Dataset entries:
-- Opening Marker --

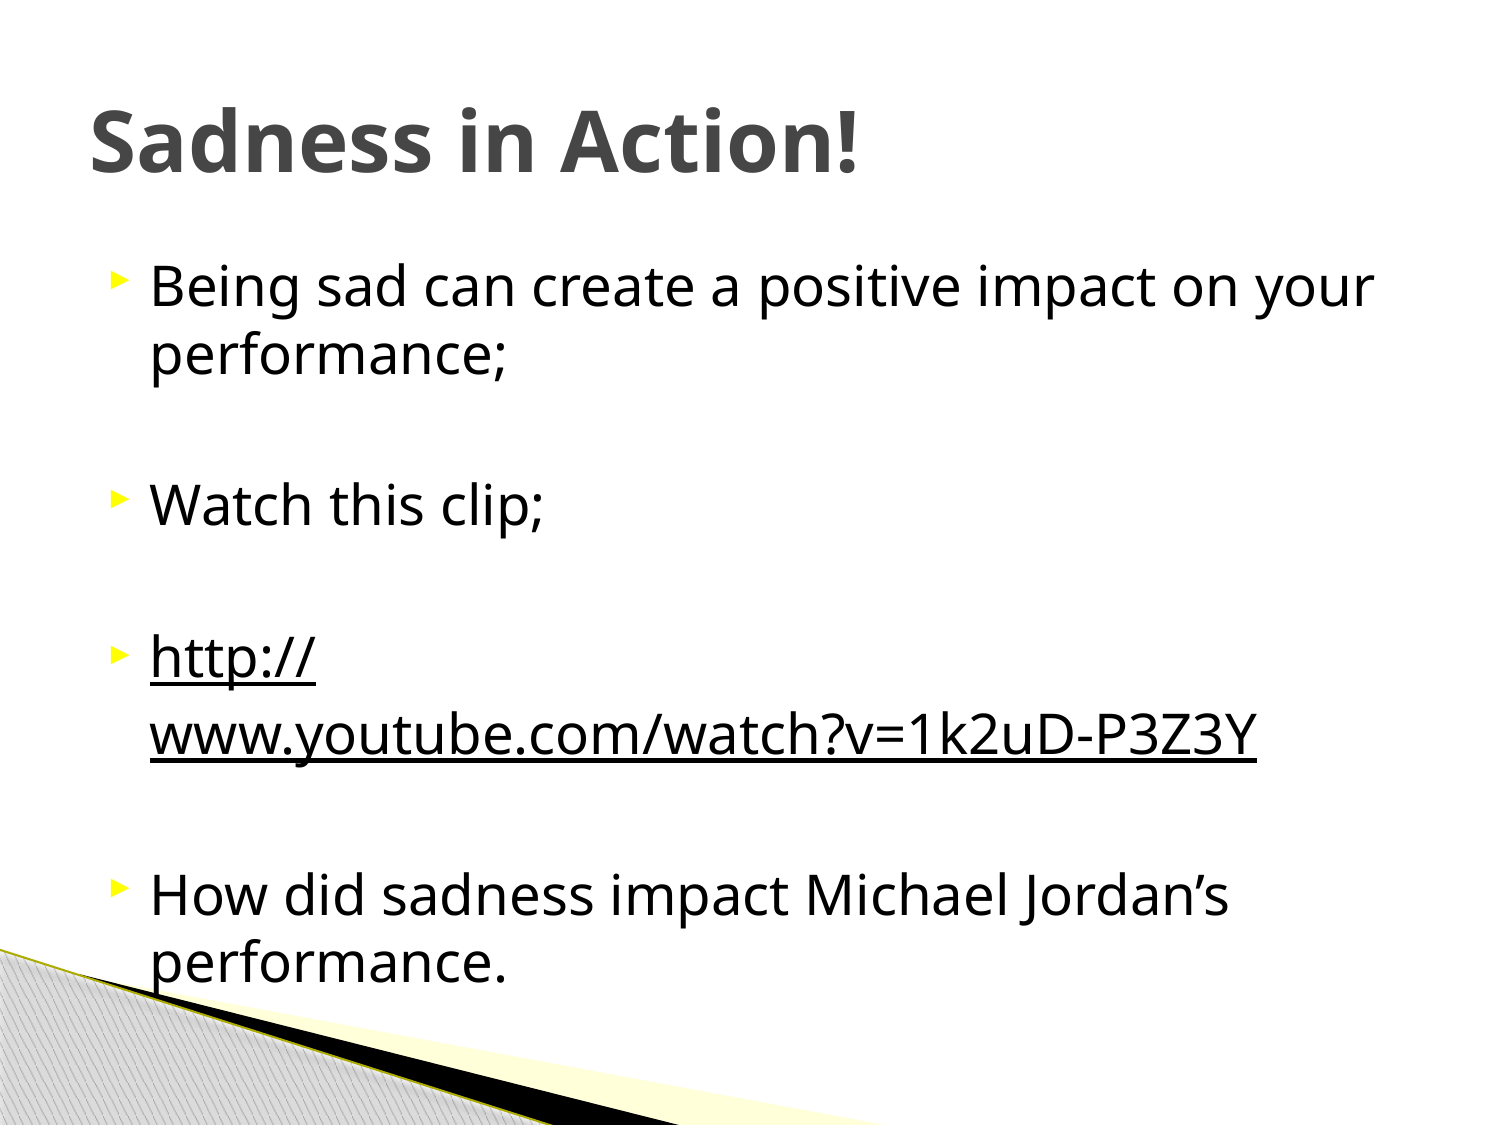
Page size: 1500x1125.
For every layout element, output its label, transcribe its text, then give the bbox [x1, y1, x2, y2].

title Sadness in Action! [75, 45, 1425, 233]
list Being sad can create a positive impact on your performance; Watch this clip; http://www.youtube.com/watch?v=1k2uD-P3Z3Y How did sadness impact Michael Jordan’s performance. [75, 243, 1425, 986]
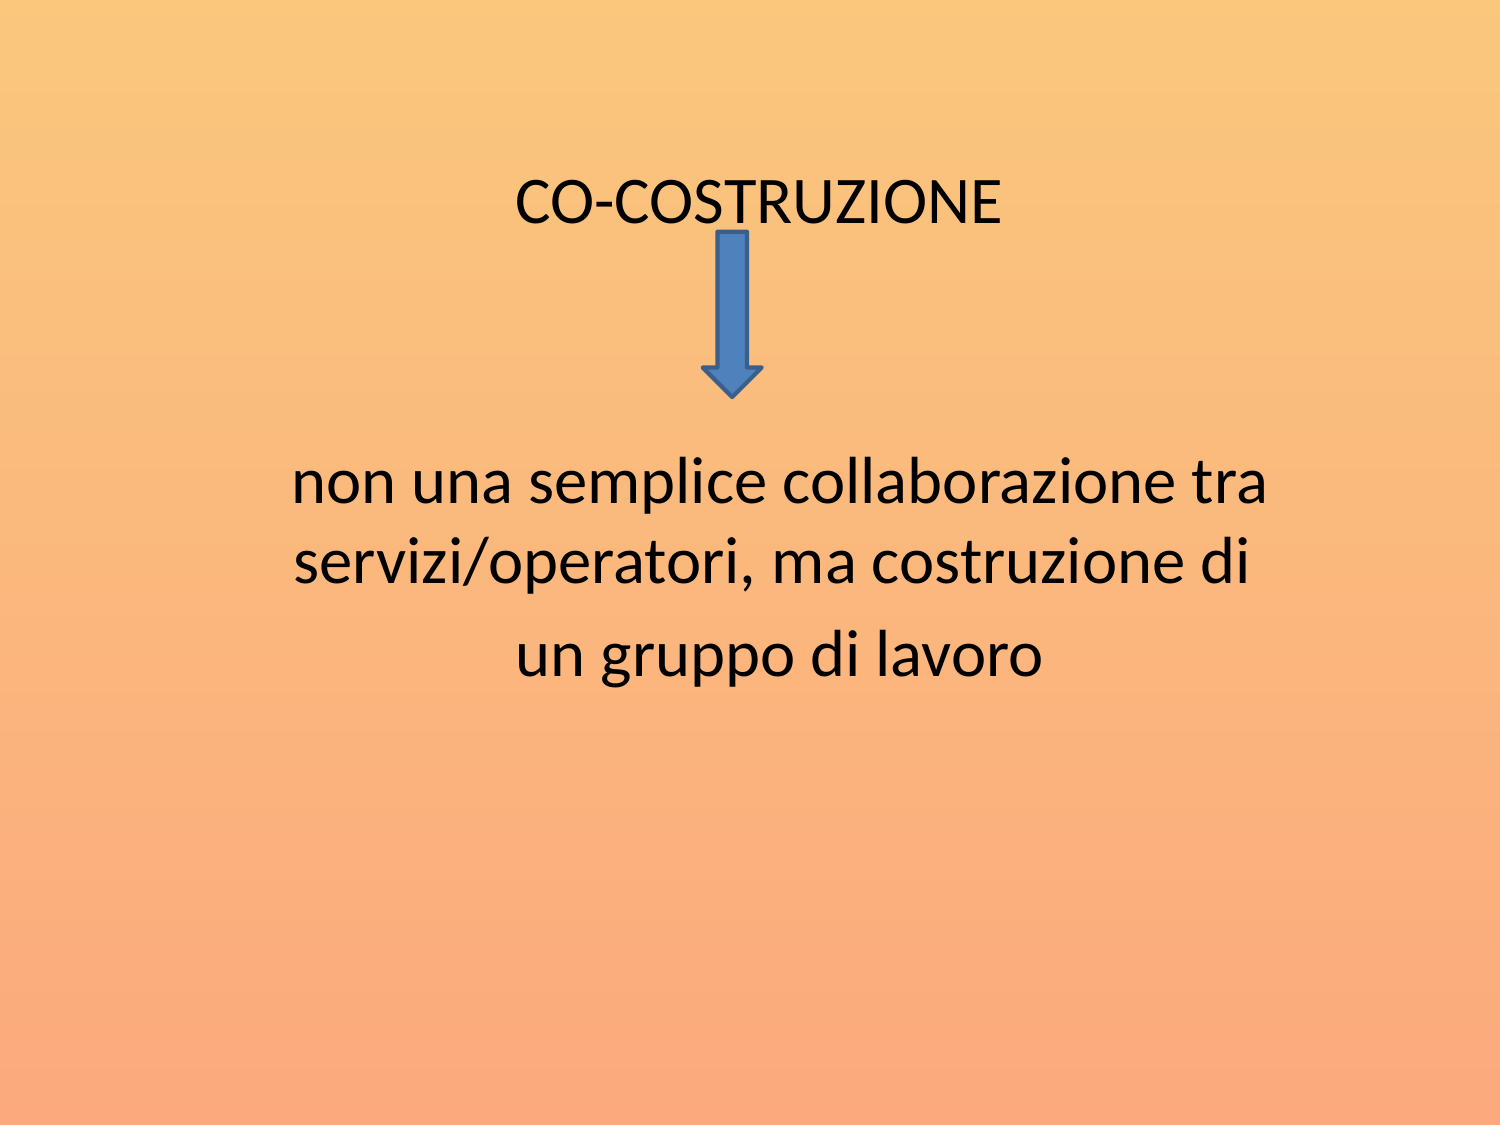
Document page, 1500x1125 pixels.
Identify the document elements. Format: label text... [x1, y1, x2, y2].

-- Closing Marker --

**ACTIVITY**:
All of the records should be set down exactly, minus the pictures they hold.

**REPLY TO THE TASK**:
Page size: 1500x1125.
For every layout element, output its label, transcribe its text, then give the bbox [x1, y1, x2, y2].

title Sadness in Action! [75, 45, 1425, 233]
list Being sad can create a positive impact on your performance; Watch this clip; http://www.youtube.com/watch?v=1k2uD-P3Z3Y How did sadness impact Michael Jordan’s performance. [75, 243, 1425, 986]
Document page, 1500x1125 pixels.
Identify the document elements. Format: label text... [x1, y1, x2, y2].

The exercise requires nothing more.